**COMPITI DA SVOLGERE**
a - Traduca in inglese la seguente frase del brano di lettura: "I provvedimenti sono stati emessi dal procuratore aggiunto Antonio Ingroia e dai sostituti Gaetano Paci, Lia Sava e Francesco Del Bene."
b - Risponda brevemente, in base al brano di lettura, alle seguenti domande:
(i) Quale data riporta il brano?
(ii) Quanti provvedimenti di fermo sono stati eseguiti?
(iii) Di quali reati sono accusati gli indagati?

**BRANO DI LETTURA**

Blitz a Palermo dei Carabinieri e della Guardia di finanza: presi i boss che si stavano riorganizzando

21 dicembre 2009

I carabinieri del comando provinciale e del reparto operativo di Palermo e gli agenti della Guardia di Finanza del nucleo speciale di polizia valutaria - Sezione antiriciclaggio di Palermo, hanno eseguito all'alba di stamane nove provvedimenti di fermo disposti dalla Direzione distrettuale antimafia nei confronti di capi e uomini d'onore dei mandamenti mafiosi palermitani delle famiglie mafiose palermitane organiche ai mandamenti di "Resuttana" e "Tommaso Natale-San Lorenzo". I provvedimenti sono stati emessi dal procuratore aggiunto Antonio Ingroia e dai sostituti Gaetano Paci, Lia Sava e Francesco Del Bene. Gli indagati sono accusati di associazione mafiosa ed estorsione.

**MATERIALE ESTRATTO**
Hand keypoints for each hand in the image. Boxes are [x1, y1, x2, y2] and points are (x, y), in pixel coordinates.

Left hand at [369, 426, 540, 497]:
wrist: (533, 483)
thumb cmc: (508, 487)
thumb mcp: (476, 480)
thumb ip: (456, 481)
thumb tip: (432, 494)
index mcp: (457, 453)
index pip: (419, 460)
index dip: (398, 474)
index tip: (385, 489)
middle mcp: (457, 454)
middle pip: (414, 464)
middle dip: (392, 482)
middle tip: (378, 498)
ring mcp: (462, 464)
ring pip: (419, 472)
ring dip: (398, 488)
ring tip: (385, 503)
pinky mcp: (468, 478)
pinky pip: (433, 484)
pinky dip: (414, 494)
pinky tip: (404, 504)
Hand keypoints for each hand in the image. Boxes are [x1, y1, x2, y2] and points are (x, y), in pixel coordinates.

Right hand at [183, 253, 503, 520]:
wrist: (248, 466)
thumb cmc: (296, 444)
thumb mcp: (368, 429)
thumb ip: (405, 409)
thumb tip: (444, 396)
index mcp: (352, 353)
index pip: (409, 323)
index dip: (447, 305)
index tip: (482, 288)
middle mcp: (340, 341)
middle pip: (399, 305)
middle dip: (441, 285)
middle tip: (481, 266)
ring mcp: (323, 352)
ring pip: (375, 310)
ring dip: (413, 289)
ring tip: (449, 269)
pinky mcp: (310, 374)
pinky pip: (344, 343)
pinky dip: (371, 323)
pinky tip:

**ELENCO DELLE SOLUZIONI**
a - The orders were issued by deputy prosecutor Antonio Ingroia and by assistant prosecutors Gaetano Paci, Lia Sava and Francesco Del Bene.

b -
(i) 21 dicembre 2009.
(ii) Nove.
(iii) Associazione mafiosa ed estorsione.